Bei der aktuellen Aufrüstung seien schnellere Produktzyklen, umfassendere Experimente und bessere technologische Fähigkeiten gefragt, sagt Herbert Mangesius, Gründungspartner des Wagniskapitalfonds Vsquared. «Die Planung in einem Ministerium ist so langsam, und die Wagniskapital-Welt ist eine mögliche Antwort auf dieses Problem.» Vsquared ist einer der Partner des umgerechnet rund einer Milliarde Euro schweren Nato Innovation Fund (NIF), der in vielversprechende Jungfirmen aus dem Verteidigungssektor investiert. Am NIF sind 24 der 32 Nato-Staaten beteiligt. Die USA und Kanada gehören bislang nicht dazu. «Mein Ziel ist es, dass sich dem Fonds irgendwann sämtliche Nato-Staaten anschliessen», sagt NIF-Chef Andrea Traversone in einem Reuters-Interview.

Der republikanische Präsidentschaftskandidat Trump will im Falle seines Sieges bei der anstehenden Wahl in den USA «Zweck und Mission der Nato» grundlegend überdenken. Ausserdem droht er damit, Verbündete bei einem Angriff nicht zu beschützen, wenn deren Verteidigungsausgaben nicht eine gewisse Schwelle überschreiten. Der jüngste Auftrag des Bundes an den deutschen Drohnen-Hersteller Quantum-Systems sei eine direkte Reaktion auf Trumps Äusserungen, betont Vsquared-Manager Mangesius. Europa müsse verteidigungstechnisch auf eigenen Beinen stehen. «Man kann seine eigene Sicherheit nicht an ein anderes Land auslagern.»

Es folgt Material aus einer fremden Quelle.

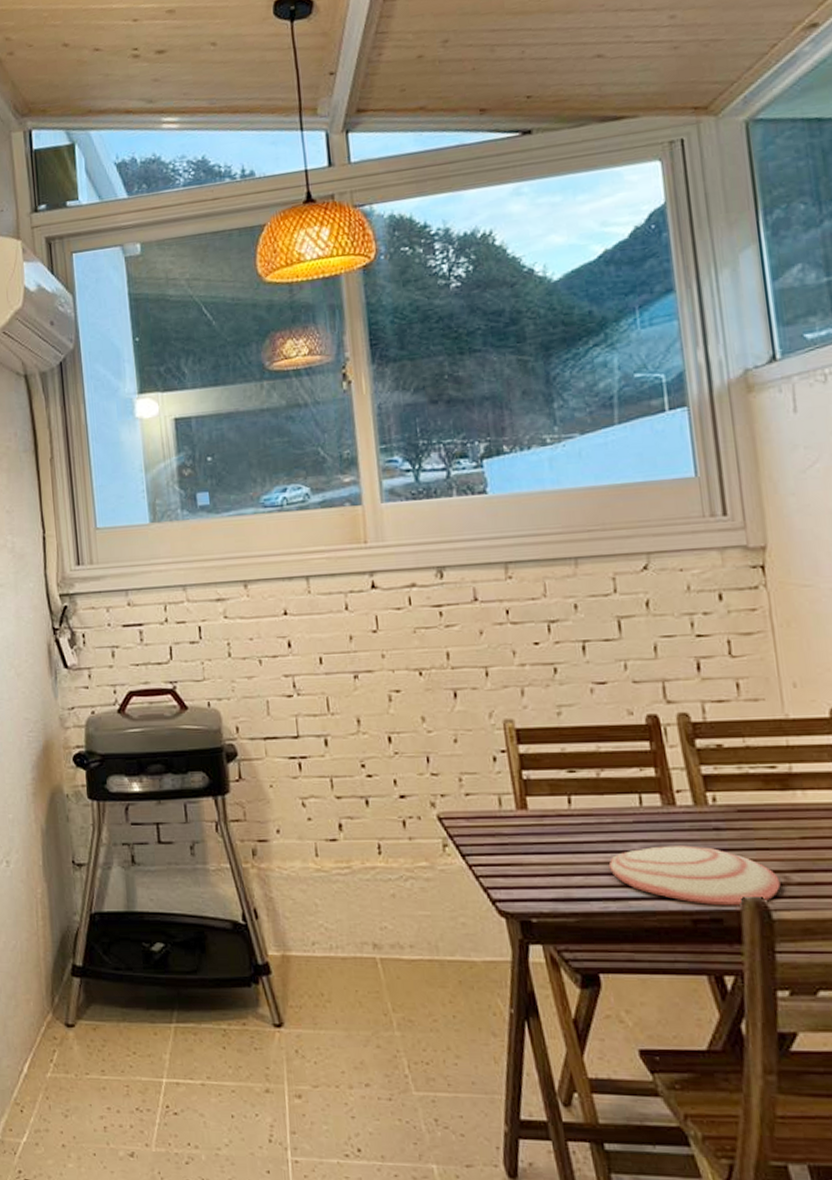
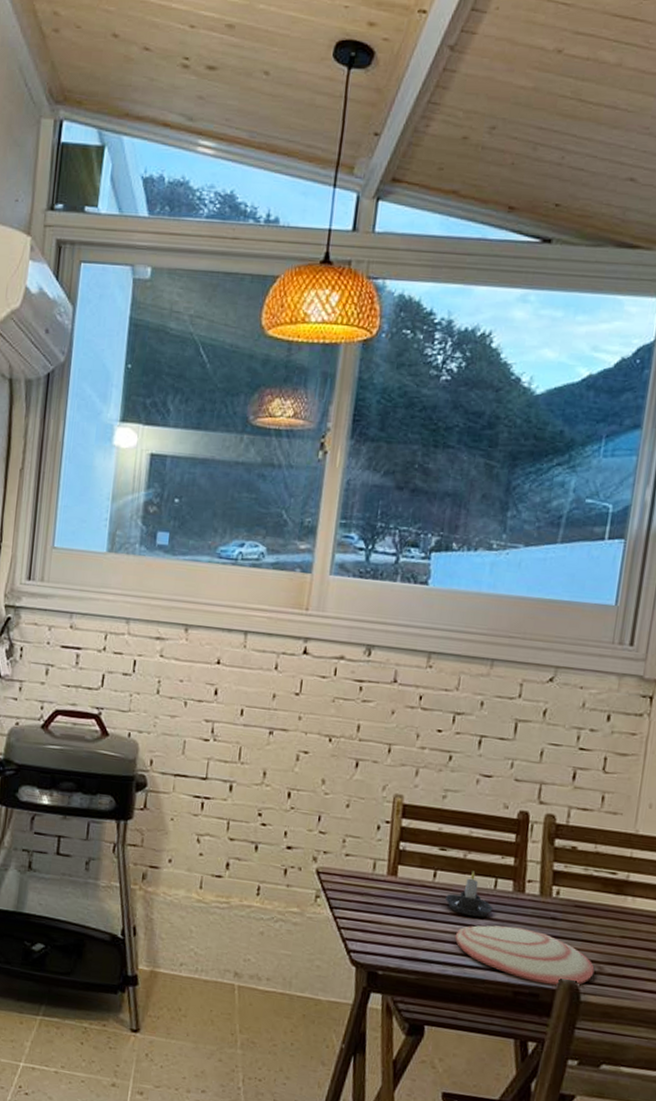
candle: none [587,789,645,840] -> present [445,870,493,917]

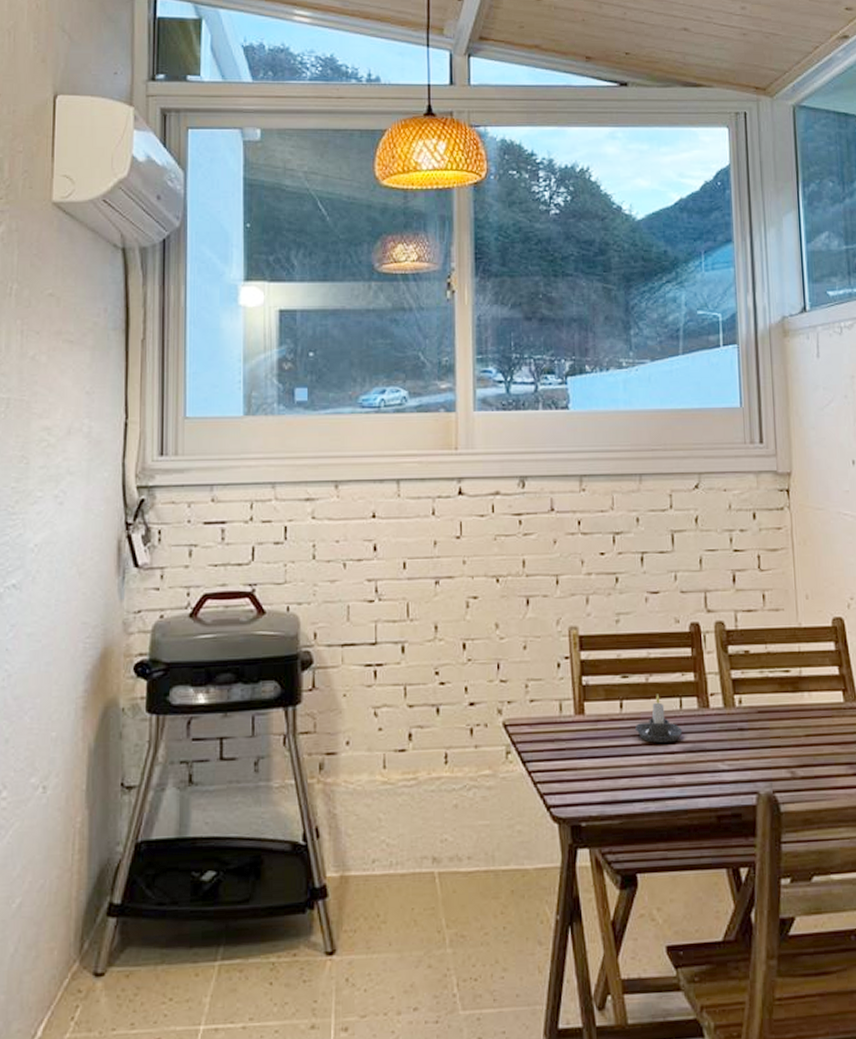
plate: present [454,925,595,987] -> none [651,745,788,802]

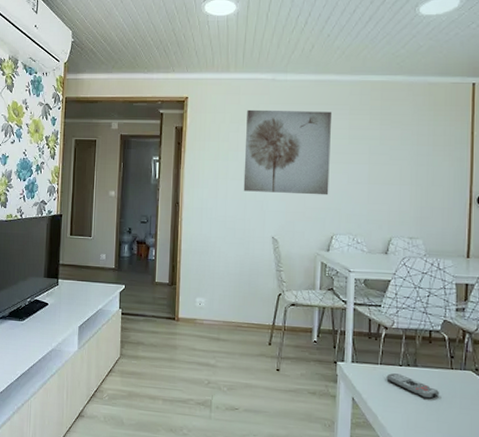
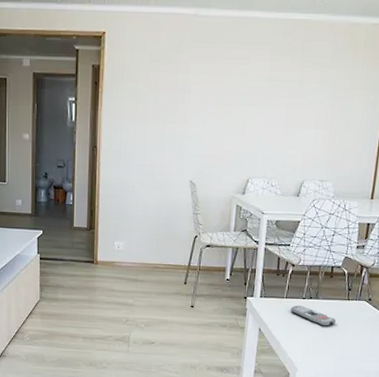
wall art: present [243,109,333,195] -> none [162,47,254,139]

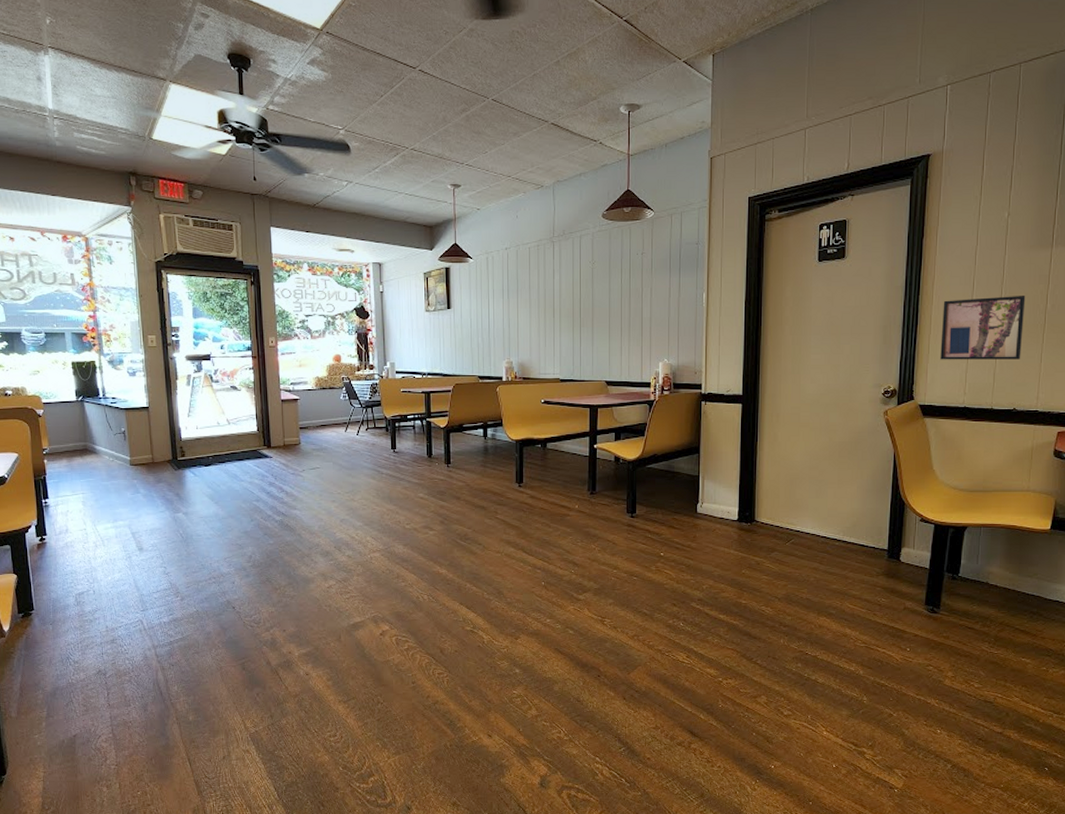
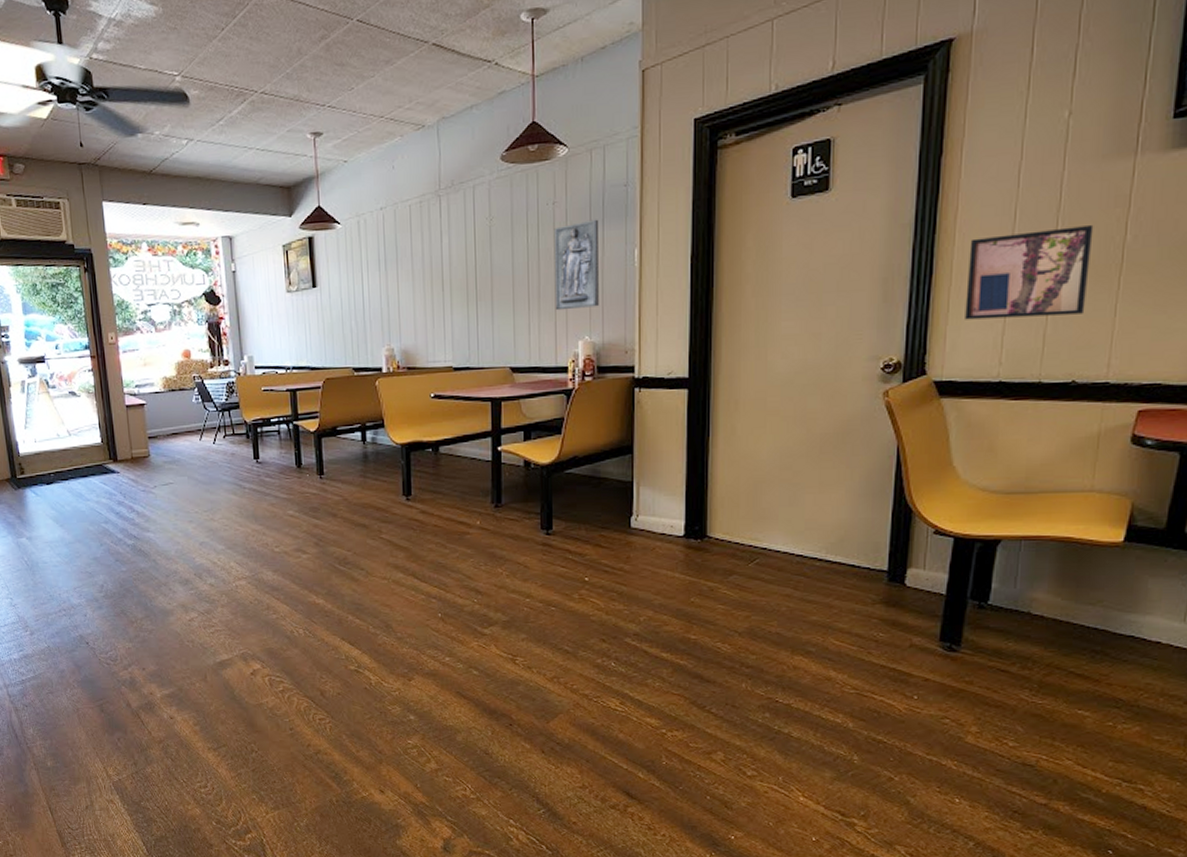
relief panel: none [641,268,676,338] -> present [553,219,599,311]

Rüstungsausgaben steigen weltweit

Dem Friedensforschungsinstitut Sipri zufolge stiegen die europäischen Rüstungsausgaben 2023 um 16 Prozent auf 552 Milliarden Euro. Weltweit erreichten sie ein Rekordhoch von umgerechnet 2,15 Billionen Euro. Der eigentliche Auslöser hierfür ist zwar der Einmarsch Russlands in die Ukraine Anfang 2022. Aber eine mögliche zweite Trump-Präsidentschaft brächte weitere Veränderungen für die Militärindustrie beiderseits des Atlantiks mit sich, betont Ricardo Mendes, Chef des portugiesischen Drohnen-Anbieters Tekever, der unter anderem EU-Staaten, Grossbritannien und die Ukraine beliefert. «Es laufen Gespräche über die Überarbeitung der Beschaffungsverfahren, wobei der Schwerpunkt auf mehr Flexibilität und auf Agilität gelegt wird, was kleinere und mittlere Technologieunternehmen begünstigen würde.»

Aus diesem Grund kamen solche Firmen beim jüngsten Abschwung der Startup-Finanzierungen vergleichsweise glimpflich davon. Während Investitionen in aufstrebende europäische Jungfirmen wegen steigender Zinsen und trüber Konjunkturaussichten 2023 insgesamt fast um die Hälfte einbrachen, fiel das Minus im Verteidigungssektor mit 21 Prozent weniger als halb so hoch aus, rechnet der Branchendienst PitchBook vor.

Nach Einschätzung von Bulent Altan, Gründungspartner des Wagniskapitalgebers Alpine Space Ventures, haben Investitionen in Militär-Startups neben einer verbesserten Verteidigungsfähigkeit noch einen weiteren Effekt: Sie stärkten die eigene Position gegenüber den USA. «Wenn es in dieser Partnerschaft zu Problemen kommen sollte, steht man nicht mit leeren Händen da.»